**Information**

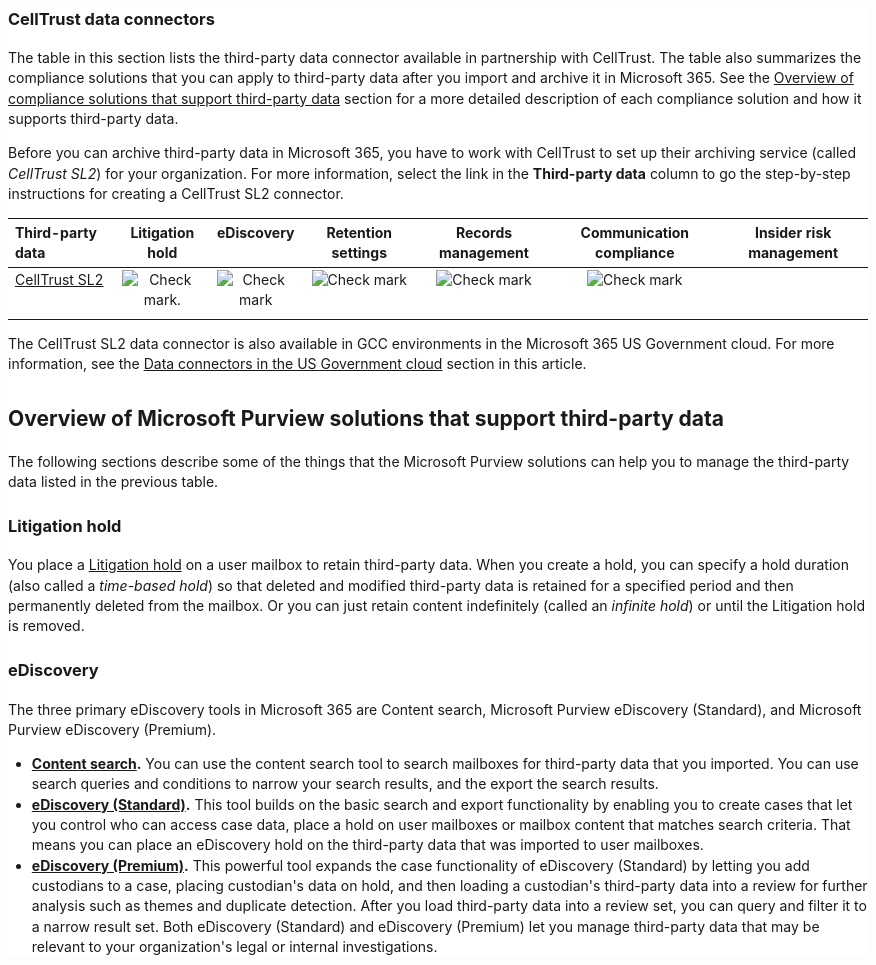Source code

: ### CellTrust data connectors

The table in this section lists the third-party data connector available in partnership with CellTrust. The table also summarizes the compliance solutions that you can apply to third-party data after you import and archive it in Microsoft 365. See the [Overview of compliance solutions that support third-party data](#overview-of-microsoft-purview-solutions-that-support-third-party-data) section for a more detailed description of each compliance solution and how it supports third-party data.

Before you can archive third-party data in Microsoft 365, you have to work with CellTrust to set up their archiving service (called *CellTrust SL2*) for your organization. For more information, select the link in the **Third-party data** column to go the step-by-step instructions for creating a CellTrust SL2 connector.

|**Third-party data**|**Litigation hold**|**eDiscovery**|**Retention settings**|**Records management**|**Communication compliance**|**Insider risk management**|
|:---------|:---------:|:---------:|:---------:|:---------:|:---------:|:---------:|
|[CellTrust SL2](archive-data-from-celltrustsl2.md)|![Check mark.](../media/check-mark.png)|![Check mark](../media/check-mark.png)|![Check mark](../media/check-mark.png)|![Check mark](../media/check-mark.png)|![Check mark](../media/check-mark.png)||
||||||||

The CellTrust SL2 data connector is also available in GCC environments in the Microsoft 365 US Government cloud. For more information, see the [Data connectors in the US Government cloud](#data-connectors-in-the-us-government-cloud) section in this article.

## Overview of Microsoft Purview solutions that support third-party data

The following sections describe some of the things that the Microsoft Purview solutions can help you to manage the third-party data listed in the previous table.

### Litigation hold

You place a [Litigation hold](ediscovery-create-a-litigation-hold.md) on a user mailbox to retain third-party data. When you create a hold, you can specify a hold duration (also called a *time-based hold*) so that deleted and modified third-party data is retained for a specified period and then permanently deleted from the mailbox. Or you can just retain content indefinitely (called an *infinite hold*) or until the Litigation hold is removed.

### eDiscovery

The three primary eDiscovery tools in Microsoft 365 are Content search, Microsoft Purview eDiscovery (Standard), and Microsoft Purview eDiscovery (Premium).

- **[Content search](ediscovery-content-search.md).** You can use the content search tool to search mailboxes for third-party data that you imported. You can use search queries and conditions to narrow your search results, and the export the search results.
- **[eDiscovery (Standard)](ediscovery-standard-get-started.md).** This tool builds on the basic search and export functionality by enabling you to create cases that let you control who can access case data, place a hold on user mailboxes or mailbox content that matches search criteria. That means you can place an eDiscovery hold on the third-party data that was imported to user mailboxes.
- **[eDiscovery (Premium)](ediscovery-overview.md).** This powerful tool expands the case functionality of eDiscovery (Standard) by letting you add custodians to a case, placing custodian's data on hold, and then loading a custodian's third-party data into a review for further analysis such as themes and duplicate detection. After you load third-party data into a review set, you can query and filter it to a narrow result set. Both eDiscovery (Standard) and eDiscovery (Premium) let you manage third-party data that may be relevant to your organization's legal or internal investigations.

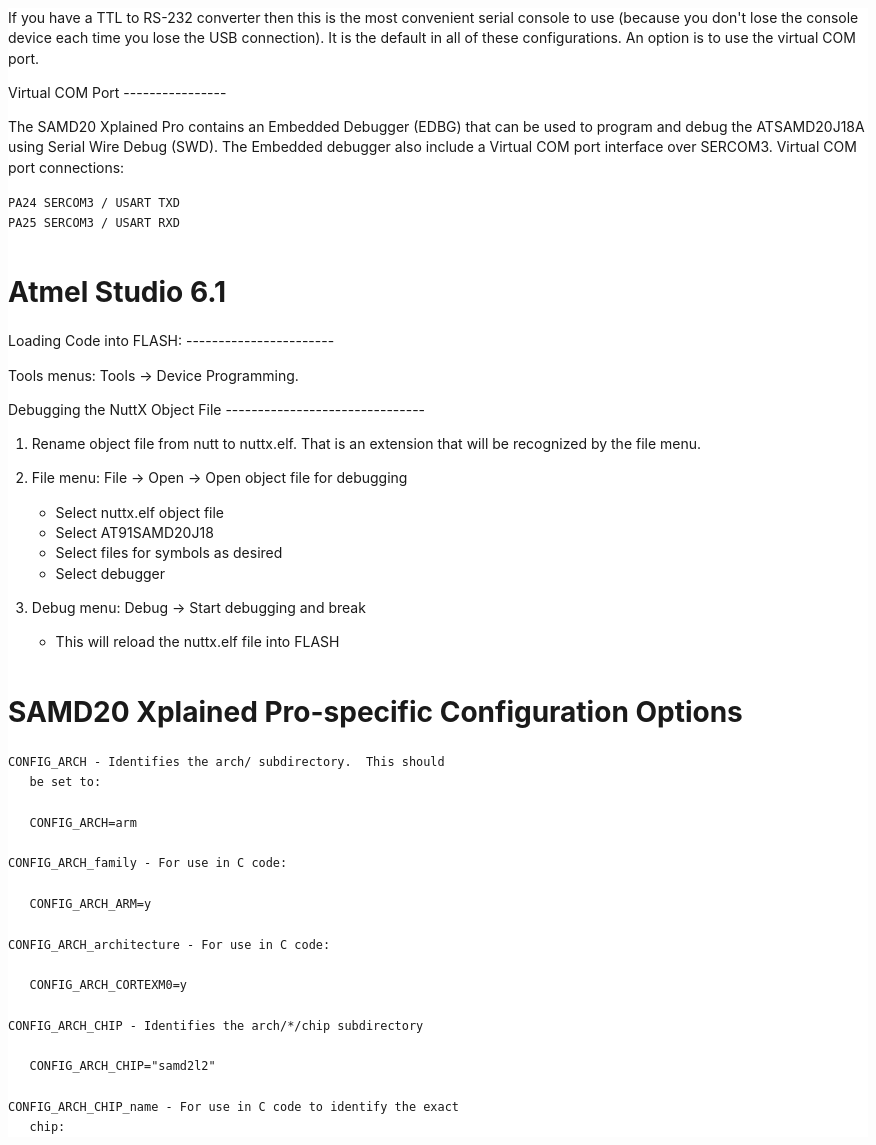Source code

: If you have a TTL to RS-232 converter then this is the most convenient
serial console to use (because you don't lose the console device each
time you lose the USB connection). It is the default in all of these
configurations. An option is to use the virtual COM port.

Virtual COM Port ----------------

The SAMD20 Xplained Pro contains an Embedded Debugger (EDBG) that can be
used to program and debug the ATSAMD20J18A using Serial Wire Debug
(SWD). The Embedded debugger also include a Virtual COM port interface
over SERCOM3. Virtual COM port connections:

    PA24 SERCOM3 / USART TXD
    PA25 SERCOM3 / USART RXD

Atmel Studio 6.1
================

Loading Code into FLASH: -----------------------

Tools menus: Tools -\> Device Programming.

Debugging the NuttX Object File -------------------------------

1)  Rename object file from nutt to nuttx.elf. That is an extension that
    will be recognized by the file menu.

2)  File menu: File -\> Open -\> Open object file for debugging

    -   Select nuttx.elf object file
    -   Select AT91SAMD20J18
    -   Select files for symbols as desired
    -   Select debugger

3)  Debug menu: Debug -\> Start debugging and break

    -   This will reload the nuttx.elf file into FLASH

SAMD20 Xplained Pro-specific Configuration Options
==================================================

    CONFIG_ARCH - Identifies the arch/ subdirectory.  This should
       be set to:

       CONFIG_ARCH=arm

    CONFIG_ARCH_family - For use in C code:

       CONFIG_ARCH_ARM=y

    CONFIG_ARCH_architecture - For use in C code:

       CONFIG_ARCH_CORTEXM0=y

    CONFIG_ARCH_CHIP - Identifies the arch/*/chip subdirectory

       CONFIG_ARCH_CHIP="samd2l2"

    CONFIG_ARCH_CHIP_name - For use in C code to identify the exact
       chip:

**What you need to do**
Copy the lines between the one holding "Debugging the NuttX" and the one holding "file into FLASH", inclusive, reproducing them word for word.

**Task output**
Debugging the NuttX Object File -------------------------------

1)  Rename object file from nutt to nuttx.elf. That is an extension that
    will be recognized by the file menu.

2)  File menu: File -\> Open -\> Open object file for debugging

    -   Select nuttx.elf object file
    -   Select AT91SAMD20J18
    -   Select files for symbols as desired
    -   Select debugger

3)  Debug menu: Debug -\> Start debugging and break

    -   This will reload the nuttx.elf file into FLASH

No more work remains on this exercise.